Mai-Britt Zocca, Ph.D.

“The magnitude and durability of clinical effect observed consistently across subgroups supports our confidence in Cylembio and its potential as a treatment for advanced melanoma patients,” said Mai-Britt Zocca, Ph.D., president and chief executive officer of IO Biotech.

The open-label trial enrolled patients across more than 100 sites worldwide between 2022 and December 2023. An independent review committee assessed progression-free survival using standard cancer measurement criteria.

Despite missing the primary endpoint, several subgroups showed stronger responses. Patients with PD-L1 negative tumors — typically harder to treat with immunotherapy — saw particularly notable results. In this group of 130 patients, those receiving the combination had a median progression-free survival of 16.6 months versus 3 months for Keytruda alone, with a hazard ratio of 0.54.

Additionally, among the 371 patients who had not received prior anti-PD-1 treatment, the combination therapy showed a hazard ratio of 0.74 with median progression-free survival of 24.8 months versus 11 months.

A trend toward improved overall survival emerged, though data remains immature. The hazard ratio for overall survival was 0.79, and the company expects more mature data within six to nine months.

The combination therapy proved well tolerated with no new safety signals. Injection site reactions were the most common side effect, reported in 56% of patients receiving the combination. These reactions were temporary and resolved during treatment.

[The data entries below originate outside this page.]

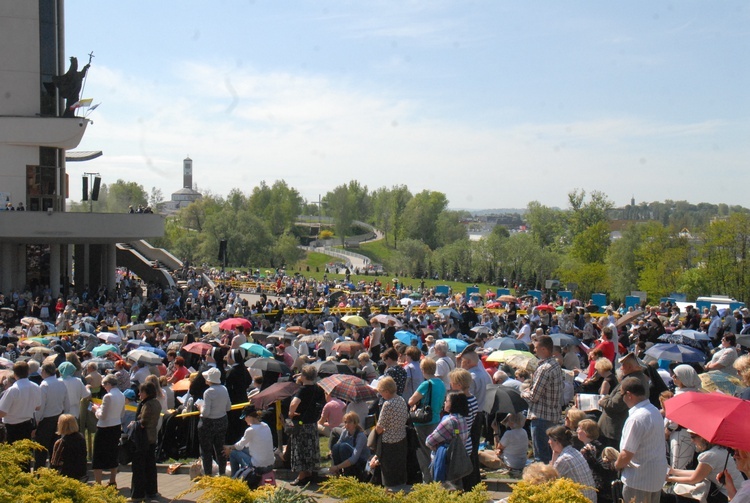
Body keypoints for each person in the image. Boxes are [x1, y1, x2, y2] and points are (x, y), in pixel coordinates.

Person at [615, 376, 669, 503]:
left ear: (629, 395)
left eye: (622, 394)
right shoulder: (654, 411)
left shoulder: (636, 418)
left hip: (639, 479)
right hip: (654, 478)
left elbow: (626, 453)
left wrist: (616, 465)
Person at [666, 431, 744, 503]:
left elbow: (693, 479)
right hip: (737, 491)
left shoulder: (709, 456)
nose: (691, 440)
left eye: (693, 437)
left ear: (702, 437)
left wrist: (669, 479)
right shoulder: (719, 450)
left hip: (729, 495)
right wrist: (673, 471)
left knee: (682, 488)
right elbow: (698, 473)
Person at [521, 334, 563, 463]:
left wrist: (523, 392)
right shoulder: (555, 365)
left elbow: (534, 396)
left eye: (536, 348)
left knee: (542, 457)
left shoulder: (544, 369)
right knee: (552, 455)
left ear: (544, 349)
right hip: (552, 416)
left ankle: (543, 482)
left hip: (541, 417)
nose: (534, 350)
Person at [598, 352, 650, 448]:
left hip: (614, 430)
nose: (621, 368)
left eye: (623, 365)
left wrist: (603, 399)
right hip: (618, 428)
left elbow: (615, 405)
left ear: (630, 367)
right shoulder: (641, 378)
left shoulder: (629, 381)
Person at [408, 357, 447, 483]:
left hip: (423, 422)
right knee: (433, 451)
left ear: (423, 370)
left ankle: (427, 481)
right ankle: (436, 478)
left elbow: (411, 401)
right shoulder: (441, 383)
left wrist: (415, 403)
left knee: (424, 454)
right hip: (436, 419)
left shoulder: (426, 384)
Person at [288, 365, 325, 486]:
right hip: (312, 423)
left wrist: (291, 413)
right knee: (311, 449)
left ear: (304, 376)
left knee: (301, 449)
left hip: (301, 424)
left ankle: (302, 476)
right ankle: (310, 472)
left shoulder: (302, 390)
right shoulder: (318, 389)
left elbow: (294, 403)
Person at [425, 391, 471, 486]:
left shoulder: (448, 422)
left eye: (446, 401)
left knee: (443, 489)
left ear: (453, 404)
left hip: (444, 463)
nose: (444, 403)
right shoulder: (463, 419)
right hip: (458, 461)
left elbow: (429, 442)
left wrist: (437, 447)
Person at [666, 365, 704, 470]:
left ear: (684, 378)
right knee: (687, 464)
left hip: (680, 434)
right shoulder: (698, 393)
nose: (673, 376)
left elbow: (674, 420)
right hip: (692, 434)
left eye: (676, 375)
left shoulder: (681, 396)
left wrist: (668, 430)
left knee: (678, 466)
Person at [547, 425, 598, 502]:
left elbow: (549, 481)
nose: (548, 442)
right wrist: (555, 453)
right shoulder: (575, 451)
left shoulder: (563, 460)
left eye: (550, 439)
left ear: (556, 441)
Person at [129, 382, 162, 501]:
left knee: (139, 467)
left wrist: (134, 423)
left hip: (142, 438)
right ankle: (151, 490)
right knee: (150, 466)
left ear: (147, 393)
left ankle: (138, 494)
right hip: (152, 437)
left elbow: (144, 422)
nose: (139, 394)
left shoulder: (147, 405)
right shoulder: (156, 403)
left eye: (141, 392)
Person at [374, 376, 409, 489]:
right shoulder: (401, 400)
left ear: (386, 391)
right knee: (399, 469)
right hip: (402, 438)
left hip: (388, 442)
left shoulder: (388, 404)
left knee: (389, 472)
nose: (381, 395)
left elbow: (380, 426)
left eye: (381, 392)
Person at [91, 374, 125, 487]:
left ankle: (98, 483)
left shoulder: (108, 396)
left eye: (104, 384)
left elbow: (102, 416)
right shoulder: (121, 395)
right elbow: (122, 413)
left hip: (104, 428)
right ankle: (112, 480)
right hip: (116, 426)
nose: (104, 387)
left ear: (109, 384)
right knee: (112, 453)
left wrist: (96, 409)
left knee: (98, 456)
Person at [34, 362, 70, 469]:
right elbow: (66, 403)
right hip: (58, 418)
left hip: (46, 420)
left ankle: (39, 473)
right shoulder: (61, 383)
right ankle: (54, 472)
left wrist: (36, 421)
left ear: (45, 371)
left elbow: (41, 405)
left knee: (41, 449)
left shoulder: (44, 385)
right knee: (54, 449)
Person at [225, 404, 275, 478]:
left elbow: (239, 446)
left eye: (244, 418)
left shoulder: (250, 430)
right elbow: (246, 445)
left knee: (233, 453)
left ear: (248, 417)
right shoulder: (265, 426)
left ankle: (234, 477)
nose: (244, 420)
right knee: (242, 450)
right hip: (270, 465)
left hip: (259, 468)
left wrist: (229, 448)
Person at [197, 366, 231, 477]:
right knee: (220, 448)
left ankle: (208, 474)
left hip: (208, 423)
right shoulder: (224, 389)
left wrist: (200, 407)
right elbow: (228, 407)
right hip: (222, 420)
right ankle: (222, 472)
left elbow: (205, 413)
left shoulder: (208, 392)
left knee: (206, 451)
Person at [577, 419, 619, 503]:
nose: (577, 431)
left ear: (585, 432)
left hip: (597, 487)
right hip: (606, 486)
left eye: (579, 428)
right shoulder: (599, 444)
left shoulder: (586, 450)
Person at [0, 361, 41, 443]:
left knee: (12, 453)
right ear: (28, 372)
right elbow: (38, 407)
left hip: (12, 428)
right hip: (27, 425)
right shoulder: (36, 387)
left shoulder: (13, 390)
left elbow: (2, 413)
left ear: (14, 374)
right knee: (25, 452)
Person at [329, 411, 370, 479]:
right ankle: (337, 473)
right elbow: (337, 445)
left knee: (343, 447)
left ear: (355, 423)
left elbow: (354, 458)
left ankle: (348, 474)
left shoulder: (361, 436)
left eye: (349, 422)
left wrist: (337, 466)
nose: (347, 424)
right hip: (348, 460)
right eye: (345, 422)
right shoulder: (345, 432)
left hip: (361, 463)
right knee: (336, 447)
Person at [224, 348, 252, 444]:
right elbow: (249, 381)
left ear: (232, 358)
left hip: (234, 400)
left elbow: (227, 386)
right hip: (243, 397)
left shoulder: (232, 370)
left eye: (228, 357)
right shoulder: (244, 369)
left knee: (234, 422)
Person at [49, 413, 87, 481]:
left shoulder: (61, 442)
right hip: (81, 473)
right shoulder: (81, 438)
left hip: (66, 475)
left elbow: (55, 463)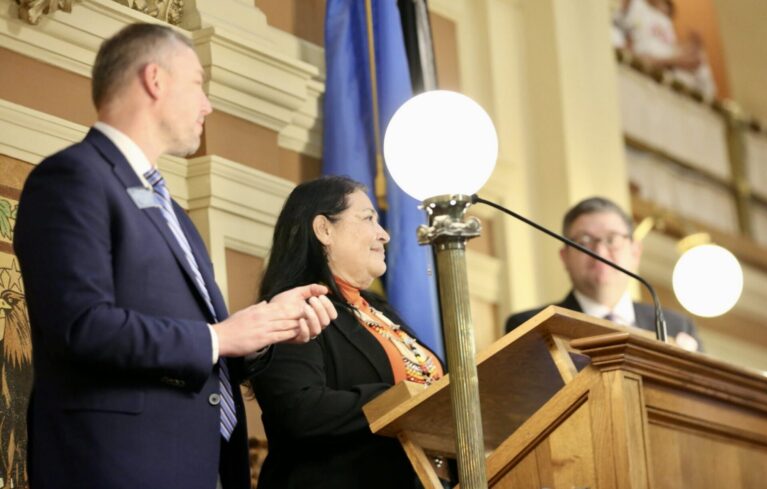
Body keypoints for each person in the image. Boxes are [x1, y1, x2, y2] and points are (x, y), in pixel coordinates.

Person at [13, 23, 336, 489]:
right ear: (155, 80)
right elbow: (81, 327)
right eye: (199, 84)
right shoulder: (72, 178)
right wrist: (219, 337)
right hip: (117, 467)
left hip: (196, 467)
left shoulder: (176, 215)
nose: (207, 104)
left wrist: (267, 328)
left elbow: (207, 344)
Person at [247, 176, 447, 489]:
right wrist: (400, 399)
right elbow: (299, 410)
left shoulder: (380, 311)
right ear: (324, 230)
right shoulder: (296, 307)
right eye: (368, 218)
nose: (384, 235)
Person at [505, 197, 702, 352]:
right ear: (565, 257)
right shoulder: (532, 327)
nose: (599, 252)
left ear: (635, 252)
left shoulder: (677, 326)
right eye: (584, 241)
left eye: (611, 239)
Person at [620, 0, 716, 99]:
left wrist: (690, 51)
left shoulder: (665, 22)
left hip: (669, 89)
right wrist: (673, 61)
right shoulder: (635, 7)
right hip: (643, 82)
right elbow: (634, 57)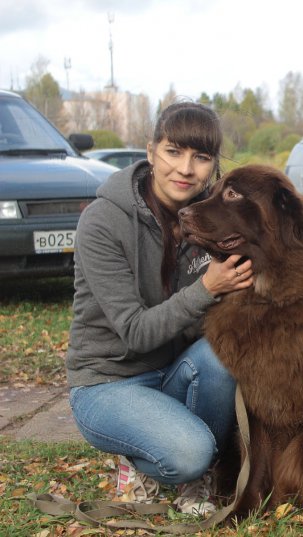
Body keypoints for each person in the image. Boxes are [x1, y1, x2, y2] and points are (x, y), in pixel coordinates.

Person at [66, 101, 253, 516]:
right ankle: (149, 462)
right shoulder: (102, 223)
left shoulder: (209, 219)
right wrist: (207, 287)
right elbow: (134, 332)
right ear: (151, 152)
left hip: (172, 372)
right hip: (108, 383)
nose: (186, 169)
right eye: (174, 152)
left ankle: (195, 474)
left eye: (201, 157)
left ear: (213, 165)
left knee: (221, 353)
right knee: (190, 452)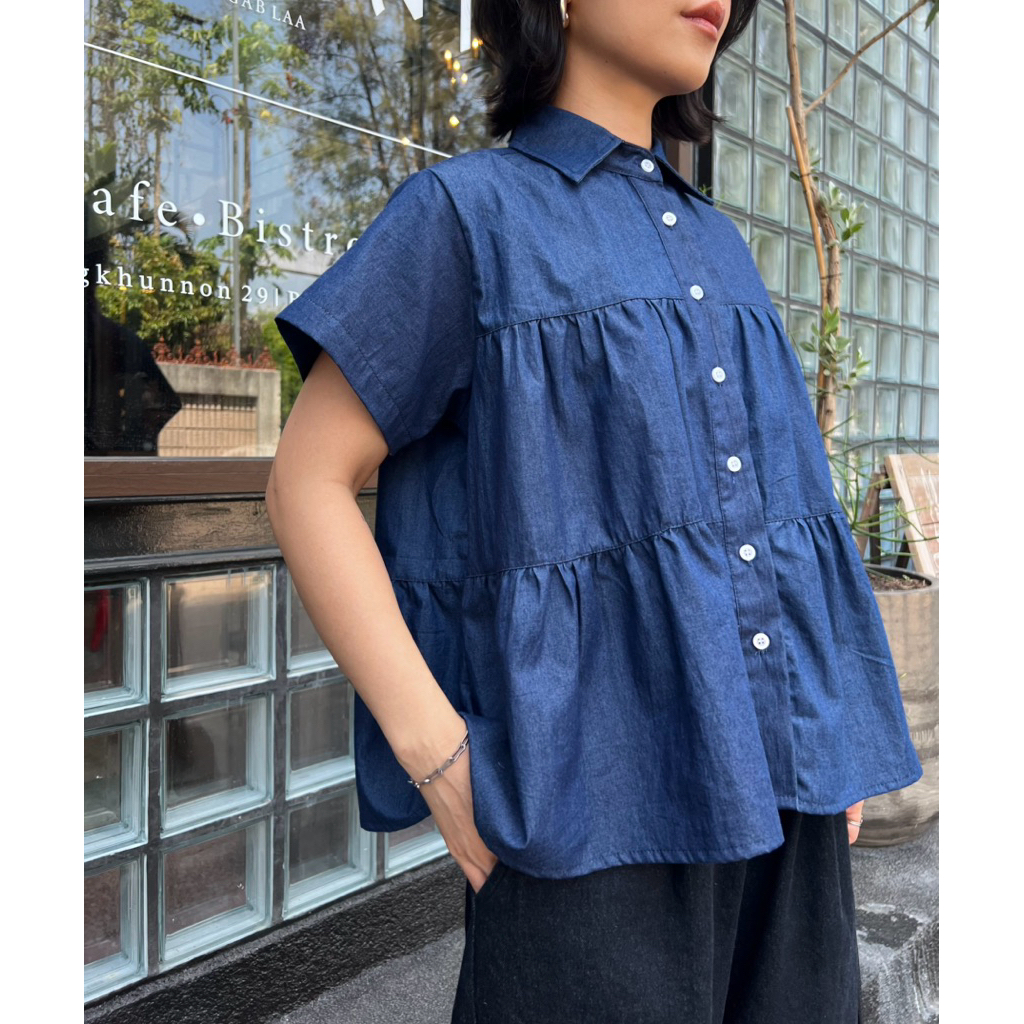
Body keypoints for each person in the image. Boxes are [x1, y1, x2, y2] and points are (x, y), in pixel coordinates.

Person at [267, 1, 924, 1020]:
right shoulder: (466, 215)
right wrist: (437, 752)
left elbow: (775, 515)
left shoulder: (719, 243)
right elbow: (306, 481)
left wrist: (827, 730)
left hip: (788, 800)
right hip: (585, 811)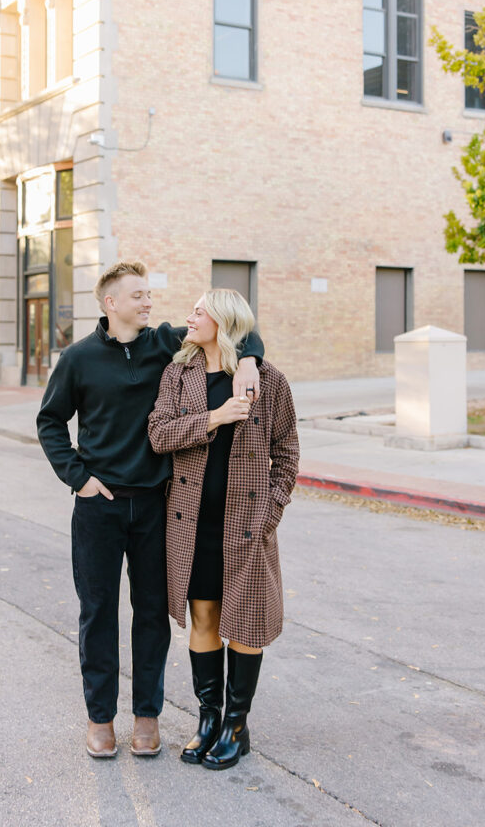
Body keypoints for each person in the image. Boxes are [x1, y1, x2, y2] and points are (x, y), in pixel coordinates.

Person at [36, 262, 264, 760]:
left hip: (157, 505)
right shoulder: (78, 358)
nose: (148, 302)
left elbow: (237, 326)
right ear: (110, 303)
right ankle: (100, 719)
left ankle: (146, 716)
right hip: (98, 506)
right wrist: (79, 479)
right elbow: (50, 421)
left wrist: (248, 360)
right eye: (138, 295)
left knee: (152, 615)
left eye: (148, 294)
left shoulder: (165, 344)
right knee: (98, 613)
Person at [148, 288, 299, 770]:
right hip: (191, 525)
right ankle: (208, 719)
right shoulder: (178, 373)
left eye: (200, 311)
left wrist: (269, 514)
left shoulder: (267, 380)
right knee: (204, 618)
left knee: (247, 622)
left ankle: (236, 726)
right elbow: (158, 434)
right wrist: (215, 417)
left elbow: (288, 454)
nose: (189, 317)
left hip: (247, 527)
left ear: (223, 321)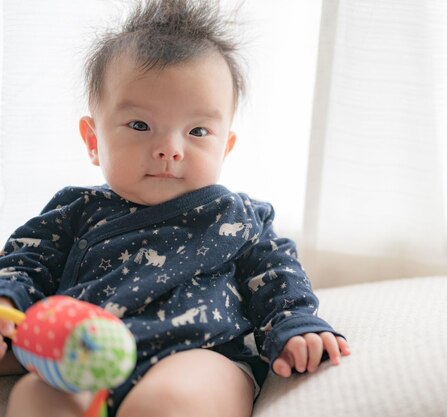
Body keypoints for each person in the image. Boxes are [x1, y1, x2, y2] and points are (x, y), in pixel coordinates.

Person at [0, 0, 350, 416]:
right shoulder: (75, 210)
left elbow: (277, 276)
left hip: (199, 352)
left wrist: (295, 327)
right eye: (140, 126)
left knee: (170, 402)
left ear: (226, 146)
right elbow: (23, 263)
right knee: (34, 397)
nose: (169, 149)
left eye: (198, 130)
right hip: (82, 354)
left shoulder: (237, 216)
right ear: (93, 140)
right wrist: (7, 305)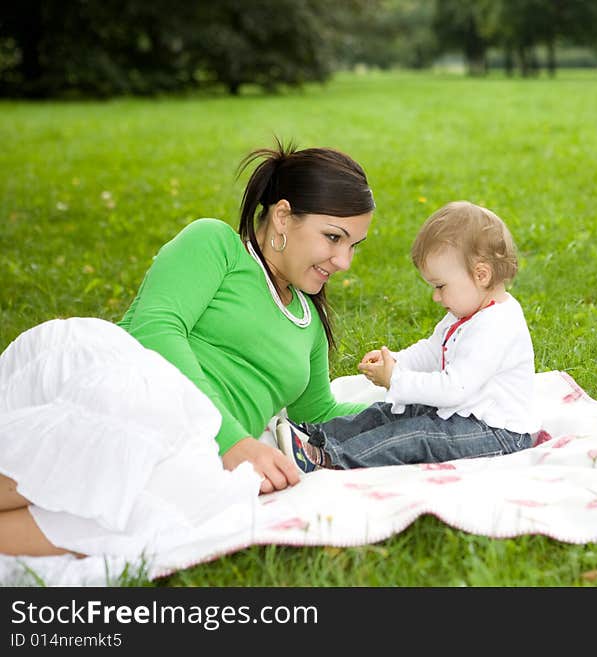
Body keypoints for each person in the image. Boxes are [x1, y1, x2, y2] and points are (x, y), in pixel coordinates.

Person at [0, 139, 376, 557]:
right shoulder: (217, 246)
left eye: (353, 246)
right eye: (333, 237)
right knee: (125, 446)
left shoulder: (308, 323)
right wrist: (230, 439)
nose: (344, 261)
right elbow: (155, 330)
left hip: (191, 450)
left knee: (175, 510)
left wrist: (410, 403)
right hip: (131, 394)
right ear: (284, 217)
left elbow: (319, 414)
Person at [282, 200, 539, 471]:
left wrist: (396, 379)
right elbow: (431, 350)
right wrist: (396, 361)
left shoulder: (497, 325)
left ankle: (328, 458)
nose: (436, 296)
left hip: (495, 432)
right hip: (461, 414)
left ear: (481, 275)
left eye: (440, 286)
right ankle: (316, 434)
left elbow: (454, 389)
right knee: (391, 410)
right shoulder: (464, 313)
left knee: (416, 437)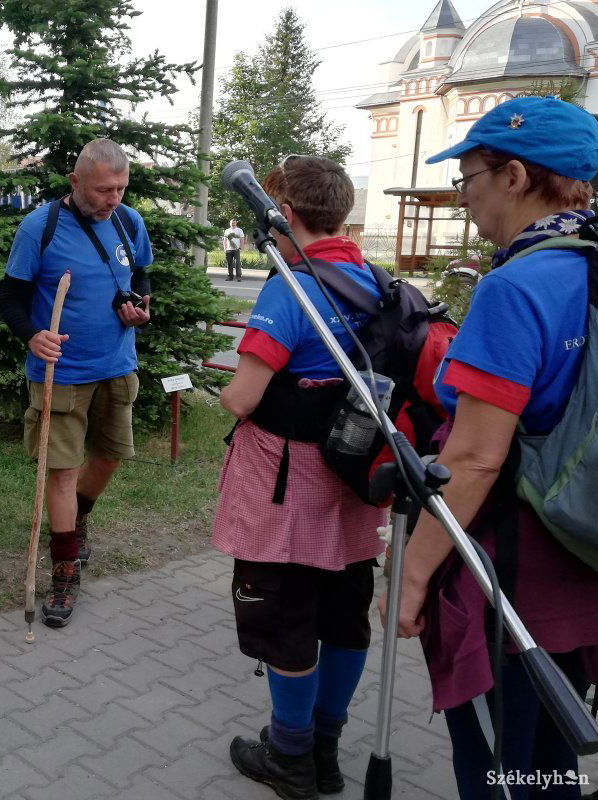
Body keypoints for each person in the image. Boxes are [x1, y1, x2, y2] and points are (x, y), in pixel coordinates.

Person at [391, 95, 598, 800]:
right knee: (550, 760)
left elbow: (478, 457)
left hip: (510, 579)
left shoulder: (517, 286)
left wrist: (412, 577)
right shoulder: (591, 265)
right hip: (582, 557)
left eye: (469, 177)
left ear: (514, 176)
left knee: (502, 774)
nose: (465, 196)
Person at [212, 155, 387, 799]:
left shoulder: (293, 287)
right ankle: (325, 751)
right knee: (345, 617)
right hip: (354, 478)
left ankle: (289, 760)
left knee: (287, 618)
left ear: (284, 214)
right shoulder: (369, 279)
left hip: (289, 486)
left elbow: (242, 397)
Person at [0, 138, 152, 628]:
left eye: (121, 189)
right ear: (75, 181)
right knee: (61, 470)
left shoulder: (130, 223)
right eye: (104, 190)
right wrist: (32, 336)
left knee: (109, 457)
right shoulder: (39, 227)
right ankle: (64, 567)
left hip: (116, 365)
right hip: (59, 373)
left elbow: (142, 277)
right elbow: (9, 297)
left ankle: (77, 520)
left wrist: (140, 308)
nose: (113, 200)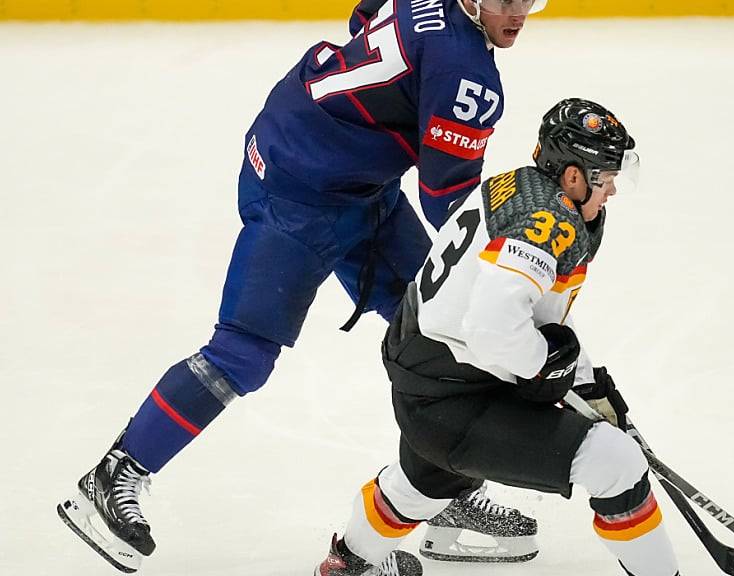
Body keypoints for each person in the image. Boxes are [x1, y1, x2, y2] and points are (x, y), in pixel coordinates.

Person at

Cylembio works by stimulating T cells to target both tumor cells and immunosuppressive cells in the tumor microenvironment. The vaccine targets cells expressing IDO1 and PD-L1, proteins that help tumors evade the immune system.

"Given the notable safety profile and the strong clinical effect observed with Cylembio, as well as the unmet need in advanced melanoma patients, Cylembio, if approved, has the potential to become a new standard of care for patients with advanced melanoma," said Omid Hamid, M.D., director of clinical research and immunotherapy at The Angeles Clinic and Research Institute.

IO Biotech plans to meet with the FDA this fall to discuss the data and determine next steps for a potential biologics license application submission. The company will present detailed results at an upcoming medical meeting.

The trial represents one of several attempts to combine cancer vaccines with checkpoint inhibitors such as Keytruda to improve outcomes in melanoma, where approximately half of patients still experience disease progression within a year of starting treatment.

More than 100,000 new melanomas will be diagnosed in the United States this year, according to the American Cancer Society, and more than 8,400 people are expected to die from the condition. Melanoma is among the most aggressive forms of skin cancer, and while the introduction of immune checkpoint inhibitors over the past decade has significantly improved outcomes, many patients eventually stop responding.